A federal appeals panel expressed skepticism Wednesday that a heterosexual woman should be allowed to bring claims of sexual orientation discrimination after she was fired over a Facebook post that disparaged a transgender individual.
The three-judge panel of the U.S. Court of Appeals for the Fifth Circuit considered claims from a Louisiana woman, Bonnie O’Daniel, who argued that her supervisor, who is gay, unlawfully retaliated against her because she is heterosexual. O’Daniel lost her case in Louisiana federal district court.
O’Daniel’s Facebook post expressed her views and concerns about a transgender individual being allowed to use a bathroom or dressing room designated for women. O’Daniel’s boss took offense to the social media post, which said: “For all of you people who say you don’t care what bathroom it’s using, you’re full of [expletive]! Let this try to walk in the women’s bathroom while my daughters are in there. #hellwilllfreezeoverfirst.”
O’Daniel’s claims of retaliation presented the appeals court a fresh chance to address the scope of Title VII employment rights, which forbid companies from discriminating on the basis of sex, race, color, religion and national origin. Courts, however, are divided over whether the law extends to protect against sexual orientation bias.
At Wednesday’s hearing, Fifth Circuit Judge Catharina Haynes seemed disinclined to reach the divisive question about the scope of Title VII, an issue that is pending in petitions at the U.S. Supreme Court. Haynes zeroed in several times on the substance of O’Daniel’s Facebook post as the root of her termination.
“I don’t think Title VII protects you from being a jerk,” Haynes said at one point during the hearing.
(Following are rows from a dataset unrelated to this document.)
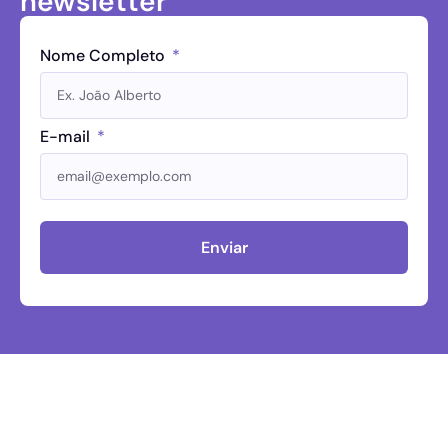
newsletter
Nome Completo
E-mail
Enviar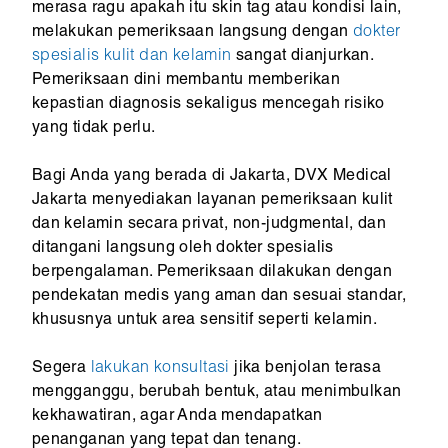
merasa ragu apakah itu skin tag atau kondisi lain,
melakukan pemeriksaan langsung dengan
dokter
spesialis kulit dan kelamin
sangat dianjurkan.
Pemeriksaan dini membantu memberikan
kepastian diagnosis sekaligus mencegah risiko
yang tidak perlu.
Bagi Anda yang berada di Jakarta, DVX Medical
Jakarta menyediakan layanan pemeriksaan kulit
dan kelamin secara privat, non-judgmental, dan
ditangani langsung oleh dokter spesialis
berpengalaman. Pemeriksaan dilakukan dengan
pendekatan medis yang aman dan sesuai standar,
khususnya untuk area sensitif seperti kelamin.
Segera
lakukan konsultasi
jika benjolan terasa
mengganggu, berubah bentuk, atau menimbulkan
kekhawatiran, agar Anda mendapatkan
penanganan yang tepat dan tenang.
Haynes said at another point: “I’m pushing back against the notion that a company has to keep people, in the age of Twitter shaming, and people not doing business at companies they feel are racist, sexist, anti-LGBT, et cetera, that somebody has to keep on their payroll someone espousing those views.”
Gregory Nevins, senior counsel at Lambda Legal Defense and Education Fund, argued as an amicus. Nevins expressed concern about a conclusion in the trial court’s ruling that it was “unreasonable” for O’Daniel to believe in early 2016 that Title VII covers sexual orientation discrimination.
“I wanted to come after the low-hanging fruit,” Nevins told the appeals panel. “The district court said clearly ‘it was unreasonable for an employee to believe that sexual orientation was covered by Title VII.’ Please do not affirm that ruling,” Nevins said. He added, “We are in the middle of the ball game and we don’t have the final score yet.”
O’Daniel’s attorney, J. Arthur Smith, of the Smith Law Firm in Baton Rouge, argued that his client could reasonably believe that Title VII protects against sexual orientation discrimination.
Haynes asked whether the firing of an employee who rants against an African-American person could give rise to a Title VII race-based retaliation claim. “We have had a lot of cases where an employee did something racist, the public was outraged, the personal was fired,” Haynes said. “Do those people now have a Title VII action?”
Smith said he would not go that broadly and said there were a series of events after O’Daniel’s Facebook post that led her to believe she was being treated differently because she was a heterosexual woman.
Timothy Scott, Fisher & Phillips partner in New Orleans, who represented O’Daniel’s former employer, said the Facebook post in question could have been equally offensive to a heterosexual employer as it was to a homosexual one. He argued the company, Industrial Service Solutions, was within its rights to fire its employee for offensive speech.
Any change to the reach of Title VII to include sexual orientation should be decided by Congress, Scott argued.
Scott told the judges that it was possible to affirm the lower court’s decision without wading into broader questions. “The facts are she wasn’t fired for her sexual orientation,” Scott said. “This falls within at-will employment.”